A comparison of the legs. At the end of the Evo’s leg is a rubber knob. It’s a bit less grippy than the Lumopro rubber foot I am used to, but will serve its purpose. No spike though, but it’s not such a critical feature.
When folded up, the Evo light stand is noticeably bulkier than the Lumopro. It is also around 1 or 2 centimetres longer, and with a weight of 1.65kg, around half a kg heavier than the Lumopro. However, all these are within the tolerance of my bag.
Unlike the Lumopro light stands which only have one reinforcing metal strip for each of the legs, the Evo has two. Unfortunately, variable build quality applies here as well: note that the metal strips are bent, and are supposed to be positioned so the bend goes outwards from the legs. Look at the outermost leg of the Evo in the photo above. One of the metal strips has been flipped during assembly so the bend goes inward, toward the leg.
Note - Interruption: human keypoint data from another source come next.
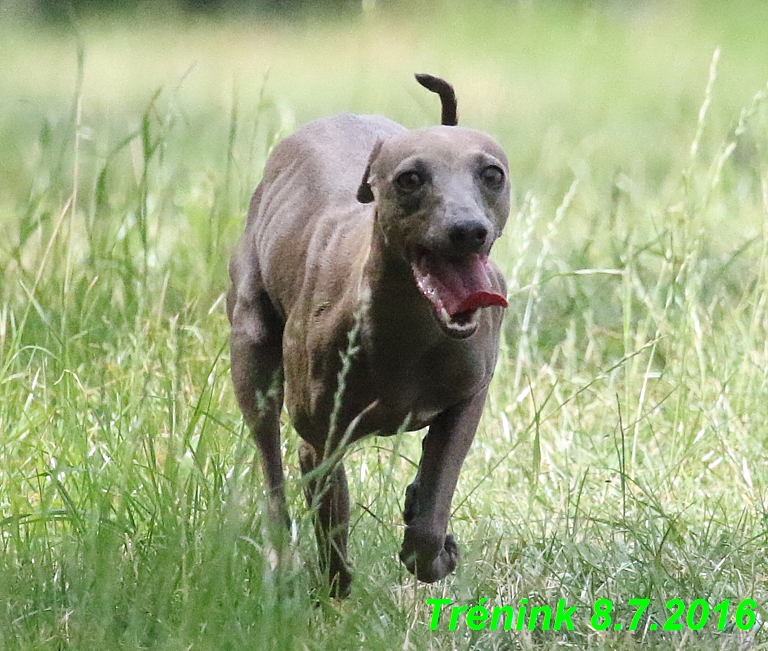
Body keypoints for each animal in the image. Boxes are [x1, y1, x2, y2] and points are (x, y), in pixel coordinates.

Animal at [225, 74, 508, 600]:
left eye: (492, 174)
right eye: (410, 179)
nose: (468, 230)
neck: (412, 331)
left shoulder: (468, 400)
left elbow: (431, 516)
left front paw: (433, 546)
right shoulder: (320, 442)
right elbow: (332, 535)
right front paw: (332, 593)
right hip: (250, 353)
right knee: (272, 475)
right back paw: (281, 561)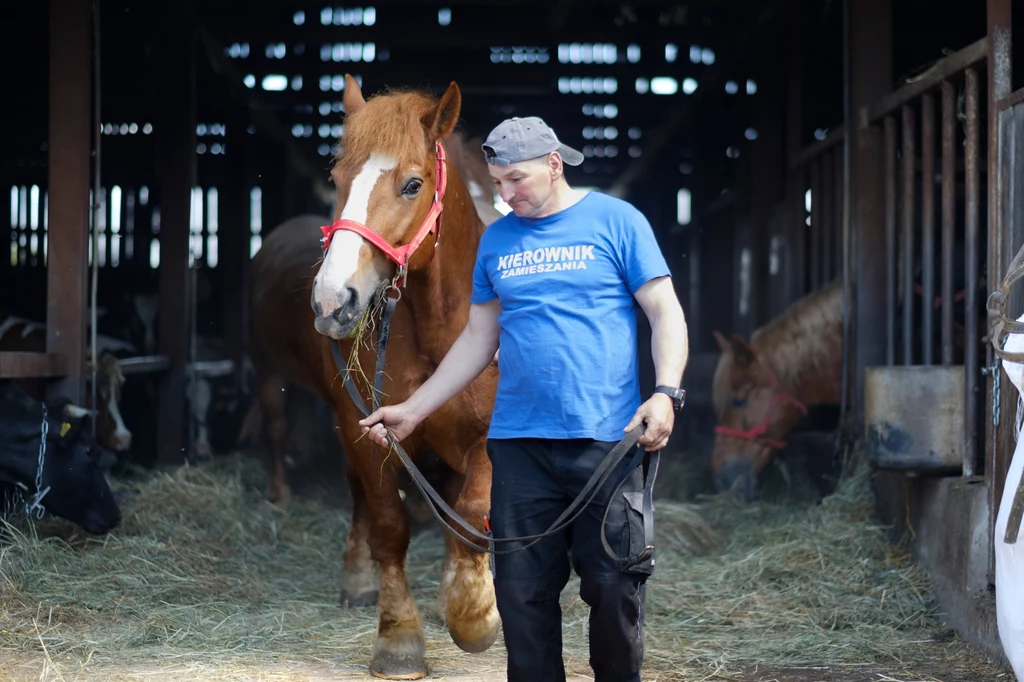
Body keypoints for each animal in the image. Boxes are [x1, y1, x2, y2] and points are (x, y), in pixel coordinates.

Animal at [251, 78, 499, 675]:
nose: (332, 301)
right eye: (338, 181)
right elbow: (390, 527)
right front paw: (399, 638)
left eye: (412, 184)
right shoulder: (368, 432)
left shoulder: (487, 436)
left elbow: (472, 513)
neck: (440, 327)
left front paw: (473, 613)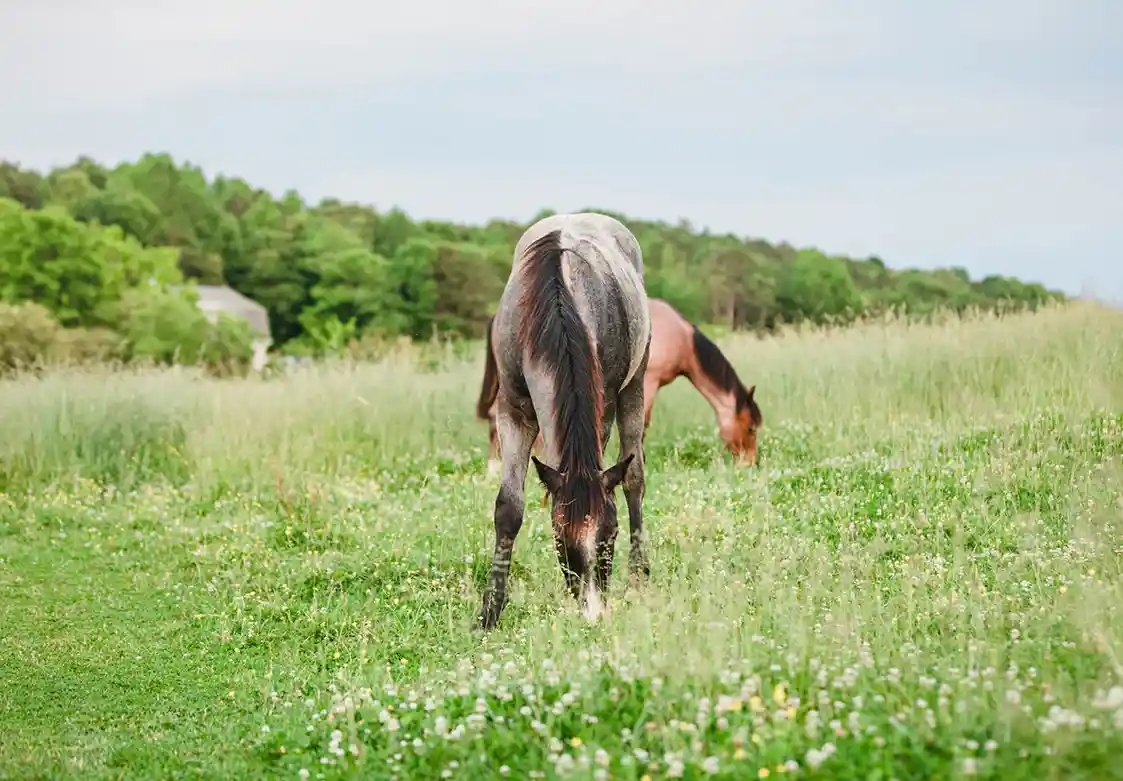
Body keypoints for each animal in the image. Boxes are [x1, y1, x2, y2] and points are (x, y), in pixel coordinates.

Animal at [480, 212, 651, 629]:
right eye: (560, 539)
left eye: (612, 534)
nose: (593, 613)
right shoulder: (512, 411)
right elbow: (509, 507)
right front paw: (490, 611)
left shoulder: (603, 406)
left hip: (636, 384)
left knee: (634, 477)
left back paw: (639, 574)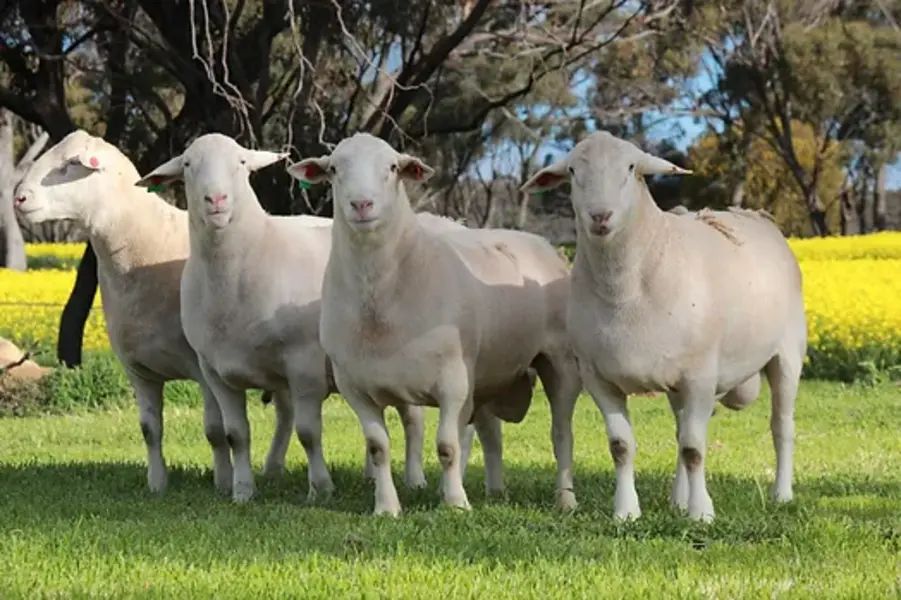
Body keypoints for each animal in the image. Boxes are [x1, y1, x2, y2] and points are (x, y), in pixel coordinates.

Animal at [12, 130, 294, 493]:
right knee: (287, 410)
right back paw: (273, 468)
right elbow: (149, 430)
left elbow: (215, 431)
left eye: (70, 164)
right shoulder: (137, 368)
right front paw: (157, 485)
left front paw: (222, 482)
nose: (19, 198)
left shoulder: (202, 366)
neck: (140, 251)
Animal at [136, 133, 436, 503]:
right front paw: (242, 491)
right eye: (188, 165)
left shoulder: (304, 364)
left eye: (241, 163)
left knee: (413, 418)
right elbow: (236, 434)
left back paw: (414, 478)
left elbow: (308, 432)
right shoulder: (216, 372)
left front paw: (321, 488)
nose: (216, 199)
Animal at [288, 133, 582, 516]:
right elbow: (377, 447)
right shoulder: (354, 385)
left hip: (558, 361)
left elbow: (447, 446)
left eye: (392, 167)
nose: (362, 204)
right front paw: (386, 507)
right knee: (491, 433)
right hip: (489, 375)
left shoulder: (453, 382)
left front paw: (456, 503)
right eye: (334, 169)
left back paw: (565, 499)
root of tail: (540, 242)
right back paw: (495, 491)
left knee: (561, 432)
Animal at [521, 131, 806, 522]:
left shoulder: (700, 376)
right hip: (675, 382)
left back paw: (782, 494)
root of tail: (755, 215)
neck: (624, 292)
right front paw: (626, 511)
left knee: (782, 426)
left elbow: (694, 448)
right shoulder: (599, 377)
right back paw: (677, 498)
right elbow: (622, 446)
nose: (600, 216)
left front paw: (701, 514)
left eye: (631, 167)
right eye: (573, 171)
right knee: (679, 429)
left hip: (788, 353)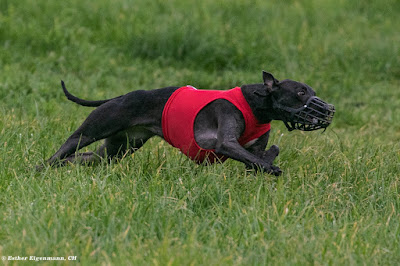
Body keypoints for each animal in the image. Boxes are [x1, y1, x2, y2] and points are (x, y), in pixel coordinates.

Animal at [42, 70, 334, 176]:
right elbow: (245, 153)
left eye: (310, 90)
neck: (256, 104)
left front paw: (266, 164)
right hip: (95, 128)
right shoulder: (225, 141)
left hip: (117, 149)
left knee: (85, 157)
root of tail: (120, 96)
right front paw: (271, 168)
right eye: (300, 92)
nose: (329, 110)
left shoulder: (255, 146)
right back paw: (39, 169)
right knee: (65, 148)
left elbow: (264, 154)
I can’t fix this, unfortunately. It doesn’t affect the performance as far as I can tell.
The Evo light stand is a great concept, and it resolves a classic problem for the portable off-camera flash user. While it is bulkier and a bit lengthier than the Nano-type light stands, the improvements in positioning versatility, maximum height, and stability tilts my opinion in its favour.
However, the execution of the product itself does leave a bit to be desired. The relatively stiff and difficult to operate knobs, the interference caused by the size of the knobs, the jerky extension and retraction action for the riser sections, and the variable build quality indicated by the random loose screw and flipped support piece – these indicate manufacturing practises which have prioritised cost over useability. To be sure, the price of AUD$74.95 is quite tempting for the features, but for someone who uses light stands heavily, those little ergonomic annoyances will undoubtedly add up.
That said, the benefits of the Evo cannot be discounted. It has found a place in my regular shooting kit. I only hope that I will be able to get used to its little quirks in time.